El talón de Aquiles del paciente diabético es el corazón y el riñón, cuando uno empieza a fallar el otro se resiente, es lo que se conoce como síndrome cardiorrenal: cuando hay problemas cardíacos también los hay renales secundariamente, y al revés, van muy a la par. El riñón se encarga de depurar la sangre y el corazón la bombea al resto del organismo, si no depura la sangre adecuadamente no es óptima y se va a resentir el corazón. Forman un círculo, hay muchos mecanismos neurohormonales que están muy intrincados a nivel cardiorrenal, muchos mecanismos de compensación entre las dos estructuras. Así que, si hay fallos cardíacos, las posibilidades de problemas renales son muy elevadas.
¿La medicación es la parte más importante al tratar la diabetes?
La diabetes requiere un abordaje global y multifactorial. Al final tomarte la pastilla es la parte fácil, lo complicado es hacer que el paciente evite la obesidad, haga ejercicio, controle la cantidad y la calidad de la comida, no fume… Además, hay que mirar más cosas, como la tensión y el colesterol, que muchas veces están alterados y hay que tratarlos. Si conseguimos todo esto, la diabetes se convierte en una enfermedad crónica; no la vamos a curar, porque esto no es una neumonía, pero sí podemos disminuir las consecuencias malas que puede tener y conseguimos que el paciente tenga más cantidad y calidad de vida.
¿Cuál es entonces la clave?
La llave es el control global. Por supuesto el ámbito cardiorrenal es fundamental, pero no lo podemos desligar del control global. Para eso hay que hacerse con el paciente, eso es clave, hay que hacer un contrato de buenas intenciones entre ambas partes: por un lado, el propio sistema sanitario, garantizando que no se va a olvidar de él por inercias que haya en el sistema, y por otro el paciente, que tiene que ser responsable de su enfermedad, y para ello tiene que conocer por qué hacemos las cosas y cómo. Si no sabe lo que toma y por qué, se va a sentir igual con 120 que con 320 de glucosa en sangre, pero tiene que saber que puede acabar en el programa de diálisis. Al final es una cuestión de tiempo, el problema es que es complicado si el médico de Atención Primaria tiene cinco minutos para atender al paciente, pero esa sería la clave. Y en esto también es fundamental la ayuda del personal de Enfermería.

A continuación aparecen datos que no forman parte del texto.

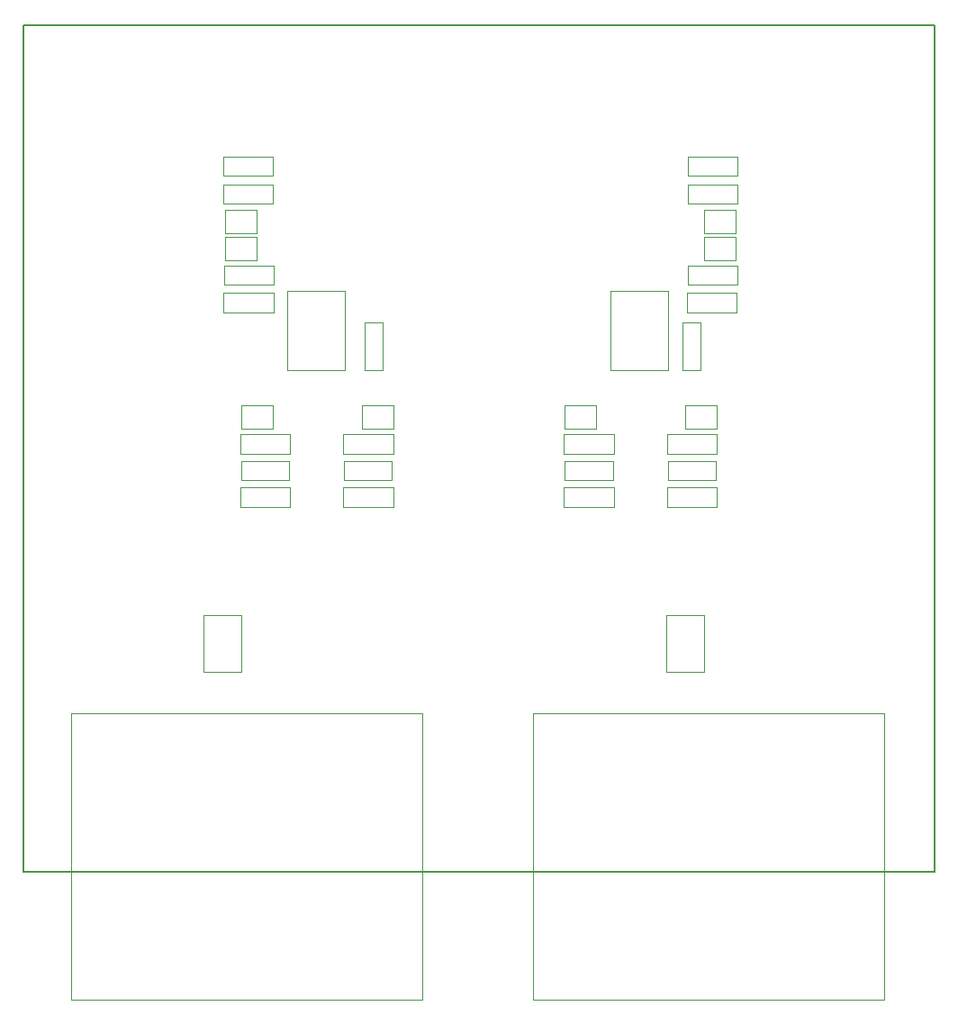
<source format=gbr>
G04 #@! TF.FileFunction,Other,User*
%FSLAX46Y46*%
G04 Gerber Fmt 4.6, Leading zero omitted, Abs format (unit mm)*
G04 Created by KiCad (PCBNEW 4.0.7-e2-6376~58~ubuntu16.04.1) date Thu Oct 11 01:20:23 2018*
%MOMM*%
%LPD*%
G01*
G04 APERTURE LIST*
%ADD10C,0.100000*%
%ADD11C,0.150000*%
%ADD12C,0.050000*%
G04 APERTURE END LIST*
D10*
D11*
X151500000Y-133950000D02*
X65800000Y-133950000D01*
X65800000Y-133950000D02*
X65800000Y-54395000D01*
X151500000Y-54395000D02*
X151500000Y-133950000D01*
X65800000Y-54395000D02*
X151500000Y-54395000D01*
D12*
X89300000Y-81350000D02*
X84600000Y-81350000D01*
X89300000Y-81350000D02*
X89300000Y-79550000D01*
X84600000Y-79550000D02*
X84600000Y-81350000D01*
X84600000Y-79550000D02*
X89300000Y-79550000D01*
X128250000Y-66750000D02*
X132950000Y-66750000D01*
X128250000Y-66750000D02*
X128250000Y-68550000D01*
X132950000Y-68550000D02*
X132950000Y-66750000D01*
X132950000Y-68550000D02*
X128250000Y-68550000D01*
X84650000Y-76950000D02*
X89350000Y-76950000D01*
X84650000Y-76950000D02*
X84650000Y-78750000D01*
X89350000Y-78750000D02*
X89350000Y-76950000D01*
X89350000Y-78750000D02*
X84650000Y-78750000D01*
X132950000Y-71150000D02*
X128250000Y-71150000D01*
X132950000Y-71150000D02*
X132950000Y-69350000D01*
X128250000Y-69350000D02*
X128250000Y-71150000D01*
X128250000Y-69350000D02*
X132950000Y-69350000D01*
X116700000Y-95370000D02*
X121200000Y-95370000D01*
X116700000Y-95370000D02*
X116700000Y-97120000D01*
X121200000Y-97120000D02*
X121200000Y-95370000D01*
X121200000Y-97120000D02*
X116700000Y-97120000D01*
X126400000Y-95370000D02*
X130900000Y-95370000D01*
X126400000Y-95370000D02*
X126400000Y-97120000D01*
X130900000Y-97120000D02*
X130900000Y-95370000D01*
X130900000Y-97120000D02*
X126400000Y-97120000D01*
X100450000Y-97130000D02*
X95950000Y-97130000D01*
X100450000Y-97130000D02*
X100450000Y-95380000D01*
X95950000Y-95380000D02*
X95950000Y-97130000D01*
X95950000Y-95380000D02*
X100450000Y-95380000D01*
X90750000Y-97130000D02*
X86250000Y-97130000D01*
X90750000Y-97130000D02*
X90750000Y-95380000D01*
X86250000Y-95380000D02*
X86250000Y-97130000D01*
X86250000Y-95380000D02*
X90750000Y-95380000D01*
X129480000Y-82300000D02*
X129480000Y-86800000D01*
X129480000Y-82300000D02*
X127730000Y-82300000D01*
X127730000Y-86800000D02*
X129480000Y-86800000D01*
X127730000Y-86800000D02*
X127730000Y-82300000D01*
X99580000Y-82300000D02*
X99580000Y-86800000D01*
X99580000Y-82300000D02*
X97830000Y-82300000D01*
X97830000Y-86800000D02*
X99580000Y-86800000D01*
X97830000Y-86800000D02*
X97830000Y-82300000D01*
X84750000Y-71750000D02*
X87700000Y-71750000D01*
X87700000Y-71750000D02*
X87700000Y-73950000D01*
X87700000Y-73950000D02*
X84750000Y-73950000D01*
X84750000Y-73950000D02*
X84750000Y-71750000D01*
X84750000Y-74250000D02*
X87700000Y-74250000D01*
X87700000Y-74250000D02*
X87700000Y-76450000D01*
X87700000Y-76450000D02*
X84750000Y-76450000D01*
X84750000Y-76450000D02*
X84750000Y-74250000D01*
X132710000Y-76450000D02*
X129760000Y-76450000D01*
X129760000Y-76450000D02*
X129760000Y-74250000D01*
X129760000Y-74250000D02*
X132710000Y-74250000D01*
X132710000Y-74250000D02*
X132710000Y-76450000D01*
X132710000Y-73950000D02*
X129760000Y-73950000D01*
X129760000Y-73950000D02*
X129760000Y-71750000D01*
X129760000Y-71750000D02*
X132710000Y-71750000D01*
X132710000Y-71750000D02*
X132710000Y-73950000D01*
X146720000Y-145960000D02*
X113710000Y-145960000D01*
X146720000Y-145960000D02*
X146720000Y-119040000D01*
X113710000Y-119040000D02*
X113710000Y-145960000D01*
X113710000Y-119040000D02*
X146720000Y-119040000D01*
X103260000Y-145960000D02*
X70250000Y-145960000D01*
X103260000Y-145960000D02*
X103260000Y-119040000D01*
X70250000Y-119040000D02*
X70250000Y-145960000D01*
X70250000Y-119040000D02*
X103260000Y-119040000D01*
X128050000Y-90150000D02*
X131000000Y-90150000D01*
X131000000Y-90150000D02*
X131000000Y-92350000D01*
X131000000Y-92350000D02*
X128050000Y-92350000D01*
X128050000Y-92350000D02*
X128050000Y-90150000D01*
X116650000Y-90150000D02*
X119600000Y-90150000D01*
X119600000Y-90150000D02*
X119600000Y-92350000D01*
X119600000Y-92350000D02*
X116650000Y-92350000D01*
X116650000Y-92350000D02*
X116650000Y-90150000D01*
X97650000Y-90150000D02*
X100600000Y-90150000D01*
X100600000Y-90150000D02*
X100600000Y-92350000D01*
X100600000Y-92350000D02*
X97650000Y-92350000D01*
X97650000Y-92350000D02*
X97650000Y-90150000D01*
X86250000Y-90150000D02*
X89200000Y-90150000D01*
X89200000Y-90150000D02*
X89200000Y-92350000D01*
X89200000Y-92350000D02*
X86250000Y-92350000D01*
X86250000Y-92350000D02*
X86250000Y-90150000D01*
X121300000Y-94650000D02*
X116600000Y-94650000D01*
X121300000Y-94650000D02*
X121300000Y-92850000D01*
X116600000Y-92850000D02*
X116600000Y-94650000D01*
X116600000Y-92850000D02*
X121300000Y-92850000D01*
X121300000Y-99650000D02*
X116600000Y-99650000D01*
X121300000Y-99650000D02*
X121300000Y-97850000D01*
X116600000Y-97850000D02*
X116600000Y-99650000D01*
X116600000Y-97850000D02*
X121300000Y-97850000D01*
X90850000Y-99650000D02*
X86150000Y-99650000D01*
X90850000Y-99650000D02*
X90850000Y-97850000D01*
X86150000Y-97850000D02*
X86150000Y-99650000D01*
X86150000Y-97850000D02*
X90850000Y-97850000D01*
X90850000Y-94650000D02*
X86150000Y-94650000D01*
X90850000Y-94650000D02*
X90850000Y-92850000D01*
X86150000Y-92850000D02*
X86150000Y-94650000D01*
X86150000Y-92850000D02*
X90850000Y-92850000D01*
X131000000Y-94650000D02*
X126300000Y-94650000D01*
X131000000Y-94650000D02*
X131000000Y-92850000D01*
X126300000Y-92850000D02*
X126300000Y-94650000D01*
X126300000Y-92850000D02*
X131000000Y-92850000D01*
X131000000Y-99650000D02*
X126300000Y-99650000D01*
X131000000Y-99650000D02*
X131000000Y-97850000D01*
X126300000Y-97850000D02*
X126300000Y-99650000D01*
X126300000Y-97850000D02*
X131000000Y-97850000D01*
X100550000Y-99650000D02*
X95850000Y-99650000D01*
X100550000Y-99650000D02*
X100550000Y-97850000D01*
X95850000Y-97850000D02*
X95850000Y-99650000D01*
X95850000Y-97850000D02*
X100550000Y-97850000D01*
X100550000Y-94650000D02*
X95850000Y-94650000D01*
X100550000Y-94650000D02*
X100550000Y-92850000D01*
X95850000Y-92850000D02*
X95850000Y-94650000D01*
X95850000Y-92850000D02*
X100550000Y-92850000D01*
X126400000Y-79320000D02*
X121000000Y-79320000D01*
X126400000Y-86780000D02*
X121000000Y-86780000D01*
X126400000Y-79320000D02*
X126400000Y-86780000D01*
X121000000Y-79320000D02*
X121000000Y-86780000D01*
X96000000Y-79320000D02*
X90600000Y-79320000D01*
X96000000Y-86780000D02*
X90600000Y-86780000D01*
X96000000Y-79320000D02*
X96000000Y-86780000D01*
X90600000Y-79320000D02*
X90600000Y-86780000D01*
X82750000Y-115200000D02*
X82750000Y-109800000D01*
X82750000Y-109800000D02*
X86250000Y-109800000D01*
X86250000Y-109800000D02*
X86250000Y-115200000D01*
X86250000Y-115200000D02*
X82750000Y-115200000D01*
X126250000Y-115200000D02*
X126250000Y-109800000D01*
X126250000Y-109800000D02*
X129750000Y-109800000D01*
X129750000Y-109800000D02*
X129750000Y-115200000D01*
X129750000Y-115200000D02*
X126250000Y-115200000D01*
X132950000Y-78750000D02*
X128250000Y-78750000D01*
X132950000Y-78750000D02*
X132950000Y-76950000D01*
X128250000Y-76950000D02*
X128250000Y-78750000D01*
X128250000Y-76950000D02*
X132950000Y-76950000D01*
X84550000Y-69350000D02*
X89250000Y-69350000D01*
X84550000Y-69350000D02*
X84550000Y-71150000D01*
X89250000Y-71150000D02*
X89250000Y-69350000D01*
X89250000Y-71150000D02*
X84550000Y-71150000D01*
X128150000Y-79550000D02*
X132850000Y-79550000D01*
X128150000Y-79550000D02*
X128150000Y-81350000D01*
X132850000Y-81350000D02*
X132850000Y-79550000D01*
X132850000Y-81350000D02*
X128150000Y-81350000D01*
X89250000Y-68550000D02*
X84550000Y-68550000D01*
X89250000Y-68550000D02*
X89250000Y-66750000D01*
X84550000Y-66750000D02*
X84550000Y-68550000D01*
X84550000Y-66750000D02*
X89250000Y-66750000D01*
M02*

</source>
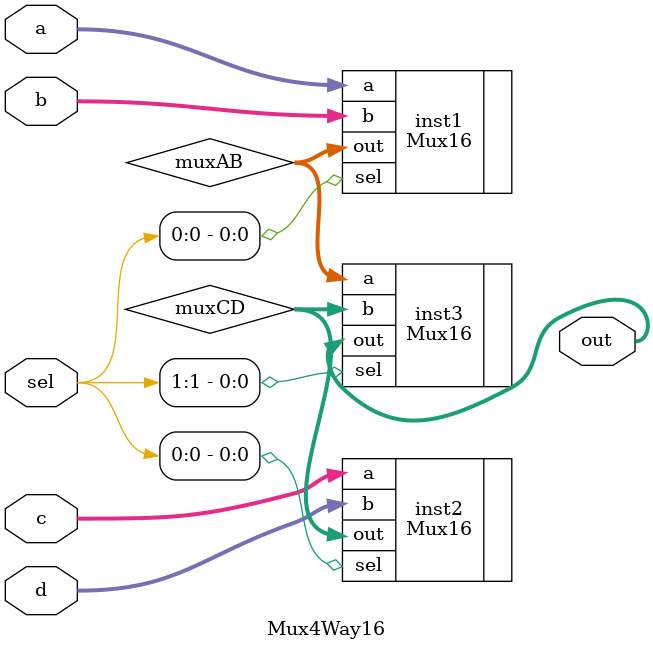
<source format=v>
module Mux4Way16 (
    input [15:0] a,
    input [15:0] b,
    input [15:0] c,
    input [15:0] d,
    input [1:0] sel,
    output [15:0] out
);
    wire [15:0] muxAB, muxCD;

    Mux16 inst1 (.a(a), .b(b), .sel(sel[0]), .out(muxAB));
    Mux16 inst2 (.a(c), .b(d), .sel(sel[0]), .out(muxCD));
    Mux16 inst3 (.a(muxAB), .b(muxCD), .sel(sel[1]), .out(out));
endmodule
</source>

Pese a contar con mejores herramientas, la prevalencia de la diabetes sigue creciendo. ¿Por qué?
Hay más diabetes por el sedentarismo y por la obesidad infantil. Un niño obeso significa que es un paciente que puede tener 30 años de diabetes, eso es mucho tiempo y lleva a problemas cardíacos y renales. Por ello, cualquier estrategia que retrase la diabetes siempre será buena, y para ello es fundamental el control precoz. Así que por un lado tenemos años de diabetes y, por otro, años de mal control de diabetes, ambas variables influyen en el desarrollo final del problema cardiorrenal. Al final muchos factores de la diabetes son relativamente controlables, pero aun así el ritmo cero de casos es imposible, porque nadie va a curar la diabetes y porque hay casos que son de origen genético.